» REQUIRED WORK
Reproduce word for word the stretch of the TouchPad forum thread below that starts with "6. !! EXTRA" and goes on through "is my issue.".

Does anyone know if there's going to be nightlies for this or will they just do their occasional update releases? Thanks


----------



## scifan

You should add the part about how to tether the HP bt keyboard...

Under settings -> Wireless & Bluetooth -> BLuetooth settings, pair it, enter 0000 for the pin, and then type 0000 and press enter on the keyboard.


----------



## Bad Bimr

Tried this several times and can not seem to get it to work. So I ran WebOS Doctor to start with a clean slate. I did reset-up the touchpad afterwards.

My computer is running Windows 7 64bit

After this I:

1. Installed The FULL SDK

2. Updated JAVA.

3. Installed novacom per the readme (java open up and downloaded some and installed it)

4. Mouthed the Touchpad through USB and created "cminstall" folder in the root directory

5. Placed the 3 zip files CM7, CWM, and MoBoot into said "cminstall" folder

6. !! EXTRA STEP OF MY OWN !! Placed update-cm-7.1.0-tenderloin-marketfix-Flemmard.zip (MARKET FIX) into ROOT directory so it is there to run with CWM once I get it booting. I know this step is not needed but I doubt that is my issue.

7. UnMounted Touchpad

8. Reset Touchpad, pressed volume up until HP Logo released and moments later got the USB symbol.

9. Placed ACMEInstsller file into C:\PROGRAM FILES\PALM, INC folder

10. Opened COMMAND PROMPT and navigated to the C:\PROGRAM FILES\PALM, INC folder

11. Typed novacom boot mem:// < ACMEInstaller and pressed

12. Nothing happen on the touchpad after 1/2 a minute you get the HP Logo and it stays there until you pull do a hard reset (power, vol up and option buttons held for about 10 sec)

Afterwards the Touchpad goes into WebOS.

Can't figure it out. What am I doing wrong. Adding that file in the root directory for futire use should not be causing these issues. I going to delete it and try again but for now if anyone has an answer HELP ME OUT.

Thanks

BP


----------



## calris

scifan said:


> You should add the part about how to tether the HP bt keyboard...
> 
> Under settings -> Wireless & Bluetooth -> BLuetooth settings, pair it, enter 0000 for the pin, and then type 0000 and press enter on the keyboard.


Yes, forgetting to enter the PIN on the keyboard drove me nuts :O


----------



## calris

calris said:


> How do you install Google Maps? - I have Gmail and Google+ installed, but I'm dambed if I can find Google Maps in the Market


Note to self: Read the forums before posting dumb questions 

http://rootzwiki.com/showthread.php?7809-How-to-Install-Google-Market-amp-Apps-on-CM7-Alpha-TouchPad


----------



## mangkie

Due to the battery drain, i woke up today and﻿ found that my touchpad is completely off. I just plugged it in to recharge. How long will it take to finally power on?


----------



## oneboss302

mangkie said:


> Due to the battery drain, i woke up today and﻿ found that my touchpad is completely off. I just plugged it in to recharge. How long will it take to finally power on?

» SUPPLIED INFORMATION

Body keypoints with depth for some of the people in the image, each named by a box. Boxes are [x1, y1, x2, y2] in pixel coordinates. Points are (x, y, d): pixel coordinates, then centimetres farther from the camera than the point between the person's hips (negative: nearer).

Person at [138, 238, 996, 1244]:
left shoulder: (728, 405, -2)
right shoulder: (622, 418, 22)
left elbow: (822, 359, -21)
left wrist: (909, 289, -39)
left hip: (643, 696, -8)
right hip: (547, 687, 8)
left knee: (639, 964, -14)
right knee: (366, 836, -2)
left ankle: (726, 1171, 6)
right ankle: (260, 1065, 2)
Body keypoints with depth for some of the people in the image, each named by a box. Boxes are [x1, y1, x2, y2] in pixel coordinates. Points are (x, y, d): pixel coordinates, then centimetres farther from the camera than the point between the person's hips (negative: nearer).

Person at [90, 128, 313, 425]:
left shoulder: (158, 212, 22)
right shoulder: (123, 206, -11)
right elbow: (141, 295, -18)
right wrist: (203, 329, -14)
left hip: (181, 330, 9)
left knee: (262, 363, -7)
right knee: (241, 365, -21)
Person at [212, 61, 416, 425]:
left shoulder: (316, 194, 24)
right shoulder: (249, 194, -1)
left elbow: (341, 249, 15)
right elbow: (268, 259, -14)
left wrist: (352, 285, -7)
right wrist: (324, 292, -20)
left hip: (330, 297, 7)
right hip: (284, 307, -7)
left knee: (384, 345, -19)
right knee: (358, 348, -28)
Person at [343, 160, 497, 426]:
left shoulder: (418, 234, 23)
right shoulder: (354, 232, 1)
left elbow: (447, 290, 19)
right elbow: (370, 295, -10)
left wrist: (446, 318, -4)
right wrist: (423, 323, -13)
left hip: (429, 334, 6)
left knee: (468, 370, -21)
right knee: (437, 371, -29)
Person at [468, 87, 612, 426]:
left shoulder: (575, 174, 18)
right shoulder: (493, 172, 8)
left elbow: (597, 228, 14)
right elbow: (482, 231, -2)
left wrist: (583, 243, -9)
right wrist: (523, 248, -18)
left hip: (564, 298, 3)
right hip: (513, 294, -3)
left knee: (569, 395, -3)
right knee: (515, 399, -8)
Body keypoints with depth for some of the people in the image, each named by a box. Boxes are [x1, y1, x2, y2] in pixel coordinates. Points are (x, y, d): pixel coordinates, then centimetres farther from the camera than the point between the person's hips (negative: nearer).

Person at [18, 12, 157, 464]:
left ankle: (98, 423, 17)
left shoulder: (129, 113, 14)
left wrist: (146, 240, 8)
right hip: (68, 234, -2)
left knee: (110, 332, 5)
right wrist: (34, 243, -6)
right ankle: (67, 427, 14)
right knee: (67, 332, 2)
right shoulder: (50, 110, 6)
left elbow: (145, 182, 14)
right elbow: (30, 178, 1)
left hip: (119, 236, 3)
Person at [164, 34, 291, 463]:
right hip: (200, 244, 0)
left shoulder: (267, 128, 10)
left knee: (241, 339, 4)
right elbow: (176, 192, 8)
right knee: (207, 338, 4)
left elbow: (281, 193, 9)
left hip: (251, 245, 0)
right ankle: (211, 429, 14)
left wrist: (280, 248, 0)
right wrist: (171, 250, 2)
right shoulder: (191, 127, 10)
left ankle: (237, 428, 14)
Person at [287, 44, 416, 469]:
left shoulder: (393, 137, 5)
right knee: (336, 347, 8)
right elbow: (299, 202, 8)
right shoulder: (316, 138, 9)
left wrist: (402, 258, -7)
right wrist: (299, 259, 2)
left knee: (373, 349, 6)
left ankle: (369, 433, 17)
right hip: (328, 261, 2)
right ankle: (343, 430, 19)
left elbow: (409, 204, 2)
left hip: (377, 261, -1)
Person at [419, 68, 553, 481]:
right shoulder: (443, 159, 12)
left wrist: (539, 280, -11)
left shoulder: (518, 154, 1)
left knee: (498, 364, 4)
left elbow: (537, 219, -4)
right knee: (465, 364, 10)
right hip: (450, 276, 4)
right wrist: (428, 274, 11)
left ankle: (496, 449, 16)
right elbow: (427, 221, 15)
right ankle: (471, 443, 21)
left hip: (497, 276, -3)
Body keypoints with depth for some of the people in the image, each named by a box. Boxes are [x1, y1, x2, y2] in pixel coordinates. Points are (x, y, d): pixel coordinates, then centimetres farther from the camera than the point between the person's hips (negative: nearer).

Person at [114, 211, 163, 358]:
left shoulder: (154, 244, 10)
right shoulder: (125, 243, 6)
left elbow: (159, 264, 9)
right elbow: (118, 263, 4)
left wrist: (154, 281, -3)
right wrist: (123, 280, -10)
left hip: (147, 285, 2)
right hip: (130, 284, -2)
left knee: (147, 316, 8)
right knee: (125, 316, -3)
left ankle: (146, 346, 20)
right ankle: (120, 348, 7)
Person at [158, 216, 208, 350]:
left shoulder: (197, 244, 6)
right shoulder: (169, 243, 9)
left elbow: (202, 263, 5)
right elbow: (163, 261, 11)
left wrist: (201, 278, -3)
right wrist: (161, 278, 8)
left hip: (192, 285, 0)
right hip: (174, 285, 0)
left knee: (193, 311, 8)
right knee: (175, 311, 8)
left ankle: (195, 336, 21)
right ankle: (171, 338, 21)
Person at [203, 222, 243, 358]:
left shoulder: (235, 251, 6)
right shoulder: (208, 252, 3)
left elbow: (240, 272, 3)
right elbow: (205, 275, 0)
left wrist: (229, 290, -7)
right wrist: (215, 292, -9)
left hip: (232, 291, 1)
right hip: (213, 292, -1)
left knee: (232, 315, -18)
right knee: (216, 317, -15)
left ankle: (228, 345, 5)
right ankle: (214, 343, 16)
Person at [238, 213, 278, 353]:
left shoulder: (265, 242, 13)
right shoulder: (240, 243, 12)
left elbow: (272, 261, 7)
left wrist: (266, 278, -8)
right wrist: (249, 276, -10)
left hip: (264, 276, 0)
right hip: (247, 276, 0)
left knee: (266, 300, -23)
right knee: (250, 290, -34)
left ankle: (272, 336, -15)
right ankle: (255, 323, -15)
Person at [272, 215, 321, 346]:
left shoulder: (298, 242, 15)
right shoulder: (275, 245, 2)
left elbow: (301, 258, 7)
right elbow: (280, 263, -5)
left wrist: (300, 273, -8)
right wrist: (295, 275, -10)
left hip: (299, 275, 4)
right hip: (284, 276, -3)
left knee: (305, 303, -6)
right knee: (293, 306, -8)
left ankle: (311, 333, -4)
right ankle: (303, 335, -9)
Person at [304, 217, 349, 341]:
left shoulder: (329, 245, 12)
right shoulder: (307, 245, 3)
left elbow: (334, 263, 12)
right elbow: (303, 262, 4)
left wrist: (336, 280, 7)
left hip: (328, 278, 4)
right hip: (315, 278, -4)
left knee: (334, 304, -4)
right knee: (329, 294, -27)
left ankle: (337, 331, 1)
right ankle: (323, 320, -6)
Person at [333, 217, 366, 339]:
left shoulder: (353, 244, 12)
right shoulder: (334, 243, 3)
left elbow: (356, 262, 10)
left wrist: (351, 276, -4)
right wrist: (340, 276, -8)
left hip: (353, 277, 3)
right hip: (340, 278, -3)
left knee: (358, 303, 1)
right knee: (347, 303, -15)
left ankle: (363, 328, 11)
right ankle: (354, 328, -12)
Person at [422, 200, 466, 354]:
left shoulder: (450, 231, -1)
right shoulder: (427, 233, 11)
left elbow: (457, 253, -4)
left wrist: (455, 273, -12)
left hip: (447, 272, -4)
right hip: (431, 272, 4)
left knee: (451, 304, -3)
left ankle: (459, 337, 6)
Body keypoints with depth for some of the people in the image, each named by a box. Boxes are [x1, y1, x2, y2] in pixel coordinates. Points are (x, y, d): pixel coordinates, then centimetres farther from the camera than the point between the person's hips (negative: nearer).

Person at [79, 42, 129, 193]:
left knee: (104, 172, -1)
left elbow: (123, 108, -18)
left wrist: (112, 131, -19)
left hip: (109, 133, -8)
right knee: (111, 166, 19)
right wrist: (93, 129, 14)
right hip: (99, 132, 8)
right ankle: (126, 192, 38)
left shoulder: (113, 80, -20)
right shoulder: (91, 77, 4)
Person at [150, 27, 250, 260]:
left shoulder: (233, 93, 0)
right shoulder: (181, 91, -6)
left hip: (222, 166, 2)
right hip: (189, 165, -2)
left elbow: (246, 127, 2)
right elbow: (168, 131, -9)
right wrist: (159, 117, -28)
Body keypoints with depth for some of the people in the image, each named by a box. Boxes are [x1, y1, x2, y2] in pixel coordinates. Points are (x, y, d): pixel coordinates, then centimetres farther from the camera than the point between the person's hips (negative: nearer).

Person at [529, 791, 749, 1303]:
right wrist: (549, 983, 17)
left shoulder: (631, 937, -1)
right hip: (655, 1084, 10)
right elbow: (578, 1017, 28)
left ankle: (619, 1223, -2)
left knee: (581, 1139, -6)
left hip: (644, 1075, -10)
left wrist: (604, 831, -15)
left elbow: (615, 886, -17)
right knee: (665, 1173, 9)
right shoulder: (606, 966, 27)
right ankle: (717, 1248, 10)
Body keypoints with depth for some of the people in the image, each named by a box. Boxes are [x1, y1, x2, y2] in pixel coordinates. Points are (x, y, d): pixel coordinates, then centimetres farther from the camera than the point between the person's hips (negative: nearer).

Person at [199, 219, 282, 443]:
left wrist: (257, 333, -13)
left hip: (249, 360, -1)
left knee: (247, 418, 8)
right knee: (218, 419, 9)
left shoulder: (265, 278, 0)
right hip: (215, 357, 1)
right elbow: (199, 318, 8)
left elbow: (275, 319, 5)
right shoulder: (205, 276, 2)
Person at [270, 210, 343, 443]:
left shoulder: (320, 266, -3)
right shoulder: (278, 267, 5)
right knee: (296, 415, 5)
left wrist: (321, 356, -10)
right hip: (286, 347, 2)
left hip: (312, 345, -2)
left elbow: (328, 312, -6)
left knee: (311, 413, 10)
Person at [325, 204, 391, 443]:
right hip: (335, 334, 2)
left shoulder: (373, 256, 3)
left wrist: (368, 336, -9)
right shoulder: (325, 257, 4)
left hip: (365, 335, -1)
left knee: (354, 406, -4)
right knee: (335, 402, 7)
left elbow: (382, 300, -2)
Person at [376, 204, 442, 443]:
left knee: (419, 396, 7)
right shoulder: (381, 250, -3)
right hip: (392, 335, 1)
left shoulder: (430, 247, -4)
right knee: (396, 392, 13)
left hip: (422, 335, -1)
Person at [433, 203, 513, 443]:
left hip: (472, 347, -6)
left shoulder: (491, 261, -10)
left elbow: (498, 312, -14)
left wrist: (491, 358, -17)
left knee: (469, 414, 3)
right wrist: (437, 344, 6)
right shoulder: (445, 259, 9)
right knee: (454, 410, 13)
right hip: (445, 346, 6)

» REPLY
6. !! EXTRA STEP OF MY OWN !! Placed update-cm-7.1.0-tenderloin-marketfix-Flemmard.zip (MARKET FIX) into ROOT directory so it is there to run with CWM once I get it booting. I know this step is not needed but I doubt that is my issue.